遅すぎたお金 お題:「遅すぎたお金」

 袋小路の突き当りにある商店から逃げた強盗が、こちらに向かって、走ってきていた。

 近くの交番に勤めている警官であり、通報を受けて駆けつけたジー野は、相手に対して叫んだ。「止まれ! 止まるんだ!」

 しかし、強盗は止まらなかった。

「クソが! ぶち殺してやる!」

 ジー野はそう喚くと、腰のホルスターからリボルバーを取り出した。相手に銃口を向けると、トリガーを何度も引いた。

 ぱん、ぱん、と銃声が鳴り響き、ひゅん、ひゅん、と弾丸が発射されていった。しかし、強盗は、飛んでくる弾丸を、自分に当たる寸前にまで引きつけてから、ばっ、ばっ、と左右にジャンプして、躱した。

「銃弾だと、避けられてしまうか……なら、これならどうだ!」

 そう叫ぶと、ポケットから財布を取り出した。小銭入れのスペースから、五十円玉を取り出す。間髪入れずに、それを、強盗めがけて投げた。

 ジー野は、なにも、野球のピッチャーとしての才能や経験がある、というわけではない。硬貨は、ゆっくりとした速度で、相手に向かって飛んでいっていた。

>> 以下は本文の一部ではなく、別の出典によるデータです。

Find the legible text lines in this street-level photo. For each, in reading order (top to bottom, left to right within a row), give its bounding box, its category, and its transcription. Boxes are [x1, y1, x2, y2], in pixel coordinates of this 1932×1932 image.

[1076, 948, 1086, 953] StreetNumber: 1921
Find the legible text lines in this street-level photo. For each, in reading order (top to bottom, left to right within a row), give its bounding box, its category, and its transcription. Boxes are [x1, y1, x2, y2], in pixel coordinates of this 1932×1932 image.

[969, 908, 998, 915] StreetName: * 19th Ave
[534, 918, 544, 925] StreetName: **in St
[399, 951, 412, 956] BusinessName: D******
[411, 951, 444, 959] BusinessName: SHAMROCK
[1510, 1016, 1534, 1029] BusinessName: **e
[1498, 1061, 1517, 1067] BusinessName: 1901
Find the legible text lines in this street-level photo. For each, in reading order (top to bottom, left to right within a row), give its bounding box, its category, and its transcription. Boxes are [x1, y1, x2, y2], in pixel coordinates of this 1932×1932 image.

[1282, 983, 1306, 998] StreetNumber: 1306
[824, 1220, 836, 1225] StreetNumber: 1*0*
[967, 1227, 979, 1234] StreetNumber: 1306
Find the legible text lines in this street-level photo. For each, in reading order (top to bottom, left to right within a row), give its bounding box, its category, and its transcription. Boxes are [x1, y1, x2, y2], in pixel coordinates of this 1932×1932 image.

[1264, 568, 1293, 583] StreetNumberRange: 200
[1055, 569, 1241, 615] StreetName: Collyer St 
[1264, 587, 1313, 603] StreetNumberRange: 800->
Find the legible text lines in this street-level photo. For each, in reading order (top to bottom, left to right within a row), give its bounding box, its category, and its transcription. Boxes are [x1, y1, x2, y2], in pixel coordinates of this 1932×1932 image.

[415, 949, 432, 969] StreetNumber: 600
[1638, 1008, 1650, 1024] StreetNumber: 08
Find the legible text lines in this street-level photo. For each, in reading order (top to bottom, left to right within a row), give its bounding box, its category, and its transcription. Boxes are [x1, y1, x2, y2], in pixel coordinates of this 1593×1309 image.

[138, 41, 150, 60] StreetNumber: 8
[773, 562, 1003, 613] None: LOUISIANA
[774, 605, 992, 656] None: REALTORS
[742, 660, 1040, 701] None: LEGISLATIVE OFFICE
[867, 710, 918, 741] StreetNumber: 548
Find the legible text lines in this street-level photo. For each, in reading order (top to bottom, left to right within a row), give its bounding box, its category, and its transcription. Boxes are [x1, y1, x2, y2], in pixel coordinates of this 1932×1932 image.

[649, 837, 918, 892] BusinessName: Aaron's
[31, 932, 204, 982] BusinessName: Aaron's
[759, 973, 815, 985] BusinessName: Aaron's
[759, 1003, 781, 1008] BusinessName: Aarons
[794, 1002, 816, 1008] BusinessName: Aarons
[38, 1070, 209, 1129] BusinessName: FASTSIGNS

 相手は、癖なのか、立ち止まって、五十円玉を、じっ、と凝視し始めた。弾丸と同じ要領で、寸前まで引きつけて、左右にジャンプすることにより、躱そうとしているに違いなかった。

「おらあっ!」

 ジー野はその場を駆け出して、相手との距離を一気に詰めると、そう叫びながら飛びかかった。強盗は、五十円玉にすっかり注意を向かされてしまい、こちらに気がつかなかったようで、あっさりと確保することができた。

「ふー……手を煩わせやがって……」

 ジー野は、強盗をふん縛ると、右手の甲で、額の汗を拭った。

「ちょいと、ジー野さん!」

 そんな声が聞こえたので、振り返った。恰幅のいい中年女性が、仁王立ちしていた。

「げっ! 八百屋の奥さん!」ジー野は目を丸くして叫んだ。「強盗の入った商店って、あんたの所だったのか!」

「そうだよ! 犯人を捕まえてくれたのは嬉しいけれど、あんたがあたしの所にツケているお金、いつになったら払ってくれるんだい?!」

「え、ええと……ほ、本官は、他の仕事がありますので、これにてっ!」

 ジー野はそう叫ぶと、くるり、と奥さんに背を向け、その場から、すたこらさっさ、と逃げ出した。